> Data shown
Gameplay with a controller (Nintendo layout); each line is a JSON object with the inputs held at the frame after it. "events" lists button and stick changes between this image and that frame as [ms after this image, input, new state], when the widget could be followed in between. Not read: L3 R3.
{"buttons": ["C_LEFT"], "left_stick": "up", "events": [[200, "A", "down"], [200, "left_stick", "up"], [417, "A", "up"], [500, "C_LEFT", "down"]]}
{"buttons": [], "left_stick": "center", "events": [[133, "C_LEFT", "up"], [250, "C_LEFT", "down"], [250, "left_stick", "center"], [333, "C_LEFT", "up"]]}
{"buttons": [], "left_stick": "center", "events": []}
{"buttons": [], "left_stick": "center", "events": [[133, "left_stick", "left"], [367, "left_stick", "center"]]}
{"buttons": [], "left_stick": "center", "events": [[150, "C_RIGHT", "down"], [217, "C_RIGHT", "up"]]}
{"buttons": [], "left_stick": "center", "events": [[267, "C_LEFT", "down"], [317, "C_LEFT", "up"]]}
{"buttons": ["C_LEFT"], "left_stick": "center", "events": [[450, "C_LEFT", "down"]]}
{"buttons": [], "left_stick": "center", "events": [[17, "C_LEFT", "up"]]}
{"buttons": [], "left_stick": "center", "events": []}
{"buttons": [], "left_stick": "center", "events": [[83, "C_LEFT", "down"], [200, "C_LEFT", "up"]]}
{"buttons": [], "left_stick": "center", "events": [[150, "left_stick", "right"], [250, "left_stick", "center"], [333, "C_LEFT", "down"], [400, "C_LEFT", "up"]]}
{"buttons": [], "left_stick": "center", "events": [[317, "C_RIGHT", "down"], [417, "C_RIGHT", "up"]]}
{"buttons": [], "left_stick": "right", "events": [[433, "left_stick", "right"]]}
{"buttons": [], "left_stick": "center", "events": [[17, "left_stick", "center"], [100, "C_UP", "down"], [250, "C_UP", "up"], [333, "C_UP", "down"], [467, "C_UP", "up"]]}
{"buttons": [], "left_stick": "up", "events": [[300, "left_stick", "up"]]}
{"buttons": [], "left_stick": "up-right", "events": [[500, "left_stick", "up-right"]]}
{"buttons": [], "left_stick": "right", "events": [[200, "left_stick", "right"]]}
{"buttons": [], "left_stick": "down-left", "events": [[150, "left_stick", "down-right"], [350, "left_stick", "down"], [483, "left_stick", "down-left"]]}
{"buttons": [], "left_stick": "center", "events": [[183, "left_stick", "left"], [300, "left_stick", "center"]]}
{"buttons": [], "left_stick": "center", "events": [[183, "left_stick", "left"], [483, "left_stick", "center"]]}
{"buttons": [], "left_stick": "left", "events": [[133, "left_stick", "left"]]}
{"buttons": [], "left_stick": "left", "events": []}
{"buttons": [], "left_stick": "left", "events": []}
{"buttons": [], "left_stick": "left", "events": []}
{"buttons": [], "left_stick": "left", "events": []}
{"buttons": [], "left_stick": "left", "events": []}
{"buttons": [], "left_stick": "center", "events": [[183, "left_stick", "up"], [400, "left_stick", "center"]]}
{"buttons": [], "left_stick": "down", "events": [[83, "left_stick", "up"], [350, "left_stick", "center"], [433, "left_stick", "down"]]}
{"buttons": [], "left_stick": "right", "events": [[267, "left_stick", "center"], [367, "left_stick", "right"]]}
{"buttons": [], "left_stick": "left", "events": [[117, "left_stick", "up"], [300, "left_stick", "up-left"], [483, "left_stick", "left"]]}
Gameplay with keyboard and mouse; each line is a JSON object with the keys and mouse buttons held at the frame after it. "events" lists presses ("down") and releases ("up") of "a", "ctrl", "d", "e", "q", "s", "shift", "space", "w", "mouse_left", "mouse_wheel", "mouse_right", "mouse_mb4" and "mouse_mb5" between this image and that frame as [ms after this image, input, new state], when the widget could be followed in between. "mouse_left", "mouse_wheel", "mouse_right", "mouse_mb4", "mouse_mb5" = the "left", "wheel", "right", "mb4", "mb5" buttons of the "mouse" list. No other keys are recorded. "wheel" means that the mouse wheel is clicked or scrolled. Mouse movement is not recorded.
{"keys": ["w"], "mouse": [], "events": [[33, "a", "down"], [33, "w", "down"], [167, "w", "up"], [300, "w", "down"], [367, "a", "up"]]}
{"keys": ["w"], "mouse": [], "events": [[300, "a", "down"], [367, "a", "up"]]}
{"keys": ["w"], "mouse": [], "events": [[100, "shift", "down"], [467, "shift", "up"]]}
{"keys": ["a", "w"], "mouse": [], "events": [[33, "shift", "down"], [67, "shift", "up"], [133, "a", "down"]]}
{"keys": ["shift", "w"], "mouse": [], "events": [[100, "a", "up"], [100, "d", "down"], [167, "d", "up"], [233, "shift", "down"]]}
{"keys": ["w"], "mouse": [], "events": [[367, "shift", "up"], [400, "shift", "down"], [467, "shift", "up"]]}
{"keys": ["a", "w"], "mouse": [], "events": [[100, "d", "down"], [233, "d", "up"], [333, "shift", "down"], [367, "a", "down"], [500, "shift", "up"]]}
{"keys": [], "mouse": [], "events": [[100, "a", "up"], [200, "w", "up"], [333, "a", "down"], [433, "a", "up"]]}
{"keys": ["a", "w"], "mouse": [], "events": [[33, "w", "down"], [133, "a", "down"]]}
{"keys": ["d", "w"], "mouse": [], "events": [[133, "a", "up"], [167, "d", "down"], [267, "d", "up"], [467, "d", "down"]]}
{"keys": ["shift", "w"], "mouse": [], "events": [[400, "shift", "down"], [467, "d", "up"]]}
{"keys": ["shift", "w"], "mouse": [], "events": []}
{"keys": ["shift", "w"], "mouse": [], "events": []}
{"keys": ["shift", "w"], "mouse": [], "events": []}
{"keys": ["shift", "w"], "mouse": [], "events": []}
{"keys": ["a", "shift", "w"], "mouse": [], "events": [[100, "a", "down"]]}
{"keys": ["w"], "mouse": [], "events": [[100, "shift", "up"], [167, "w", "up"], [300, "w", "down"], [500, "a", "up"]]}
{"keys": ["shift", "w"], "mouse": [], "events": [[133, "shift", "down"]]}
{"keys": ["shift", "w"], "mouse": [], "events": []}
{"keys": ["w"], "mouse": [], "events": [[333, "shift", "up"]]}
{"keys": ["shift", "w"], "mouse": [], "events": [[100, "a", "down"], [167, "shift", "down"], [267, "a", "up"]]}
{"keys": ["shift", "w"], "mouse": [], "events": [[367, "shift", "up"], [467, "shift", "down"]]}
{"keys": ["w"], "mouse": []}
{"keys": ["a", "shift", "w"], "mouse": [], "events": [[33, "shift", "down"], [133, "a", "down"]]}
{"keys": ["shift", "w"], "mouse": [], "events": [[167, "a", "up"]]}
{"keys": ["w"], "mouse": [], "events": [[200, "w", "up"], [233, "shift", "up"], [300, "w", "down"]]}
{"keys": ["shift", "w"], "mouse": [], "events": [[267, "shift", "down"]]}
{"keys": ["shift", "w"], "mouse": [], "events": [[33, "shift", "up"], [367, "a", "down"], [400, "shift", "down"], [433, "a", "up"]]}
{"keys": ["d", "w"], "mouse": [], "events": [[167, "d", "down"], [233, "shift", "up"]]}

> Task goal
Which of the lines above carry the string "followed"? Copy every one.

> Task solution
Gameplay with a controller (Nintendo layout); each line is a JSON object with the inputs held at the frame after it. "events" lists button and stick changes between this image and that frame as [ms after this image, input, new state], when the widget could be followed in between. Not read: L3 R3.
Gameplay with keyboard and mouse; each line is a JSON object with the keys and mouse buttons held at the frame after it. "events" lists presses ("down") and releases ("up") of "a", "ctrl", "d", "e", "q", "s", "shift", "space", "w", "mouse_left", "mouse_wheel", "mouse_right", "mouse_mb4" and "mouse_mb5" between this image and that frame as [ms after this image, input, new state], when the widget could be followed in between. "mouse_left", "mouse_wheel", "mouse_right", "mouse_mb4", "mouse_mb5" = the "left", "wheel", "right", "mb4", "mb5" buttons of the "mouse" list. No other keys are recorded. "wheel" means that the mouse wheel is clicked or scrolled. Mouse movement is not recorded.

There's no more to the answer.